_Recorded information_.

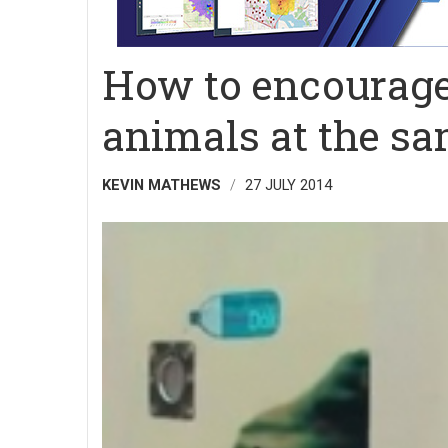
How to encourage 
animals at the sa
KEVIN MATHEWS
27 JULY 2014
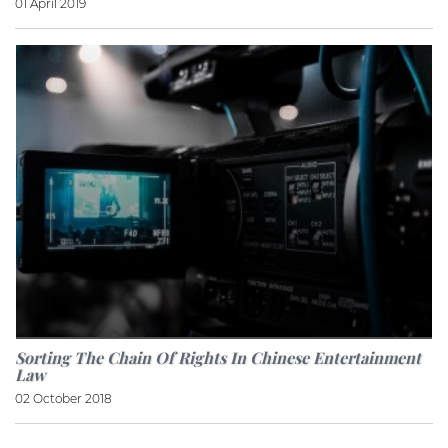
01 April 2019
Sorting The Chain Of Rights In Chinese Entertainment
Law
02 October 2018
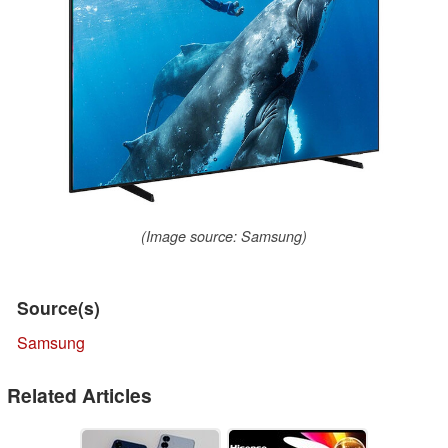
(Image source: Samsung)
Source(s)
Samsung
Related Articles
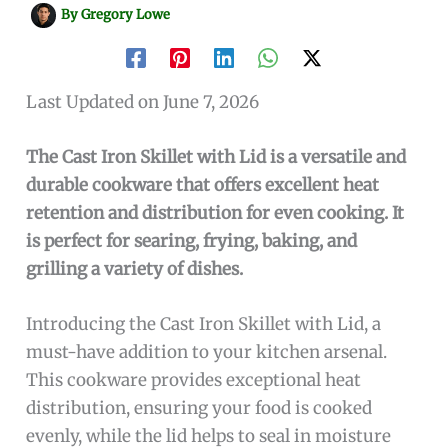
By
Gregory Lowe
Last Updated on June 7, 2026
The Cast Iron Skillet with Lid is a versatile and
durable cookware that offers excellent heat
retention and distribution for even cooking. It
is perfect for searing, frying, baking, and
grilling a variety of dishes.
Introducing the Cast Iron Skillet with Lid, a
must-have addition to your kitchen arsenal.
This cookware provides exceptional heat
distribution, ensuring your food is cooked
evenly, while the lid helps to seal in moisture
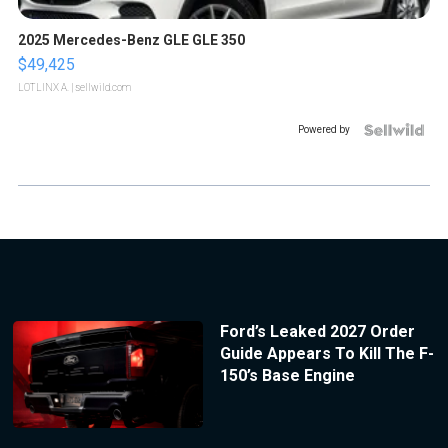
2025 Mercedes-Benz GLE GLE 350
$49,425
LOTLINX A.
| sellwild.com
Powered by
Ford’s Leaked 2027 Order
Guide Appears To Kill The F-
150’s Base Engine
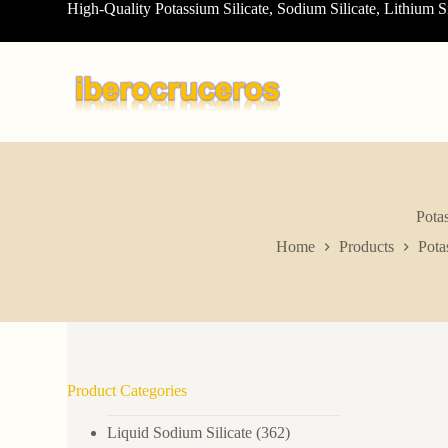
High-Quality Potassium Silicate, Sodium Silicate, Lithium S
S
k
i
p
t
o
c
o
n
t
e
n
Pota
t
Home
Products
Pota
Product Categories
Liquid Sodium Silicate
(362)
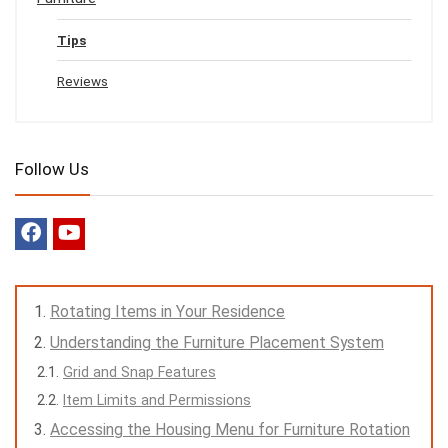
Tips
Reviews
Follow Us
Rotating Items in Your Residence
Understanding the Furniture Placement System
Grid and Snap Features
Item Limits and Permissions
Accessing the Housing Menu for Furniture Rotation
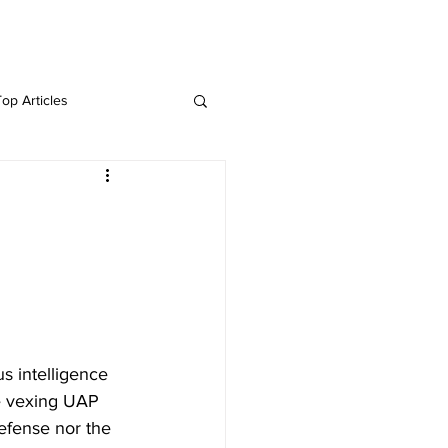
Twitter
Blog
Top Articles
s intelligence 
e vexing UAP 
efense nor the 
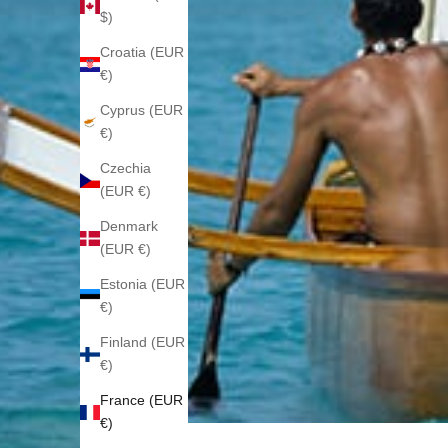
$)
Croatia (EUR
€)
Cyprus (EUR
€)
Czechia
(EUR €)
Denmark
(EUR €)
Estonia (EUR
€)
Finland (EUR
€)
France (EUR
€)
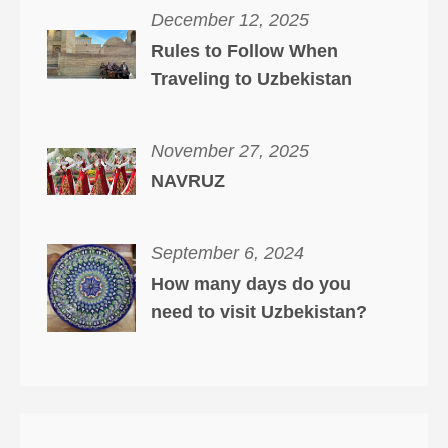
December 12, 2025
Rules to Follow When
Traveling to Uzbekistan
November 27, 2025
NAVRUZ
September 6, 2024
How many days do you
need to visit Uzbekistan?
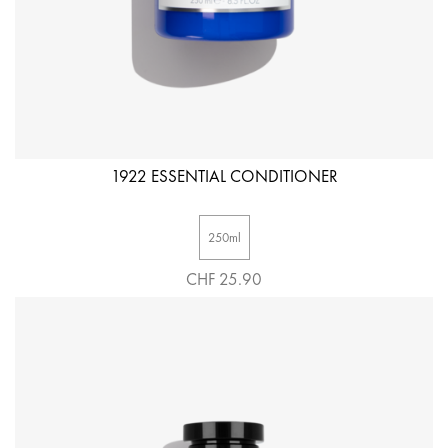
1922 ESSENTIAL CONDITIONER
250ml
CHF 25.90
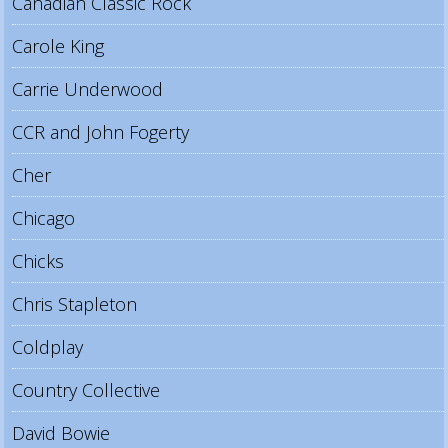
Canadian Classic Rock
Carole King
Carrie Underwood
CCR and John Fogerty
Cher
Chicago
Chicks
Chris Stapleton
Coldplay
Country Collective
David Bowie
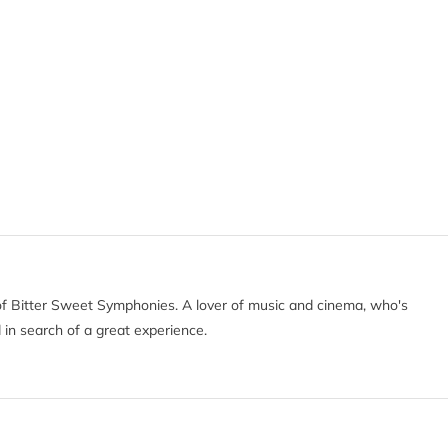
of Bitter Sweet Symphonies. A lover of music and cinema, who's
 in search of a great experience.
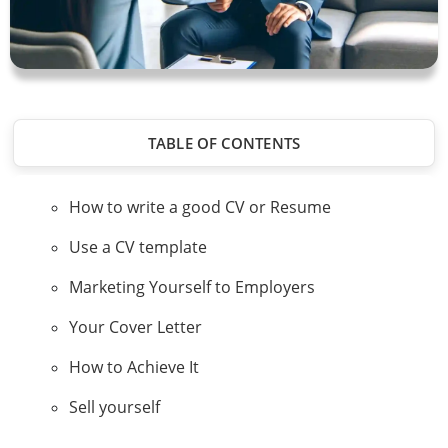
TABLE OF CONTENTS
How to write a good CV or Resume
Use a CV template
Marketing Yourself to Employers
Your Cover Letter
How to Achieve It
Sell yourself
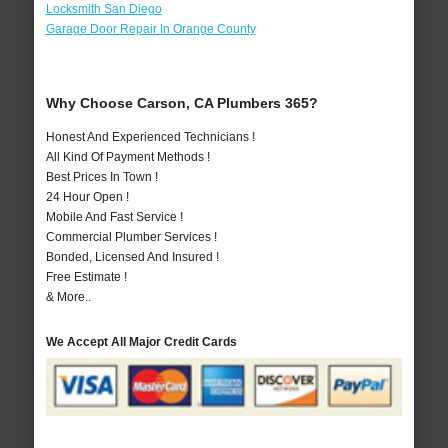
Locksmith San Diego
Garage Door Repair In Orange County
Why Choose Carson, CA Plumbers 365?
Honest And Experienced Technicians !
All Kind Of Payment Methods !
Best Prices In Town !
24 Hour Open !
Mobile And Fast Service !
Commercial Plumber Services !
Bonded, Licensed And Insured !
Free Estimate !
& More..
We Accept All Major Credit Cards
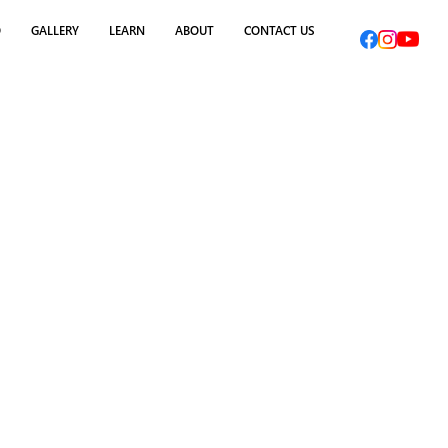
O
GALLERY
LEARN
ABOUT
CONTACT US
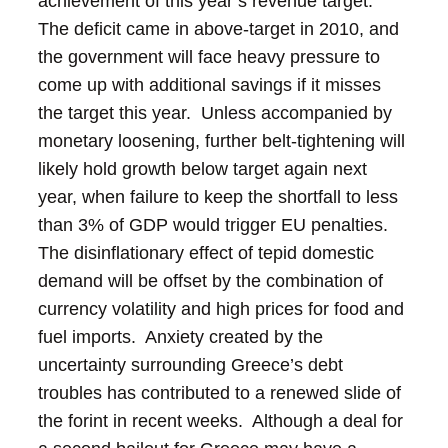
achievement of this year’s revenue target.
The deficit came in above-target in 2010, and
the government will face heavy pressure to
come up with additional savings if it misses
the target this year. Unless accompanied by
monetary loosening, further belt-tightening will
likely hold growth below target again next
year, when failure to keep the shortfall to less
than 3% of GDP would trigger EU penalties.
The disinflationary effect of tepid domestic
demand will be offset by the combination of
currency volatility and high prices for food and
fuel imports. Anxiety created by the
uncertainty surrounding Greece’s debt
troubles has contributed to a renewed slide of
the forint in recent weeks. Although a deal for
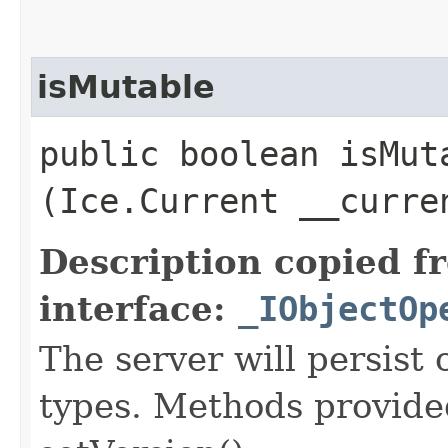
isMutable
public boolean isMuta
(Ice.Current __curre
Description copied f
interface:
_IObjectOp
The server will persist
types. Methods provided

_The problem_.
Exactly the lines from the one with "Bonded, Licensed And Insured !" through the end of the records are to be repeated, both ends included, and pictures are to be omitted.

_Answer to this exercise_.
Bonded, Licensed And Insured !
Free Estimate !
& More..
We Accept All Major Credit Cards
O
GALLERY
LEARN
ABOUT
CONTACT US
achievement of this year’s revenue target.
The deficit came in above-target in 2010, and
the government will face heavy pressure to
come up with additional savings if it misses
the target this year. Unless accompanied by
monetary loosening, further belt-tightening will
likely hold growth below target again next
year, when failure to keep the shortfall to less
than 3% of GDP would trigger EU penalties.
The disinflationary effect of tepid domestic
demand will be offset by the combination of
currency volatility and high prices for food and
fuel imports. Anxiety created by the
uncertainty surrounding Greece’s debt
troubles has contributed to a renewed slide of
the forint in recent weeks. Although a deal for
isMutable
public boolean isMuta
(Ice.Current __curre
Description copied f
interface:
_IObjectOp
The server will persist
types. Methods provided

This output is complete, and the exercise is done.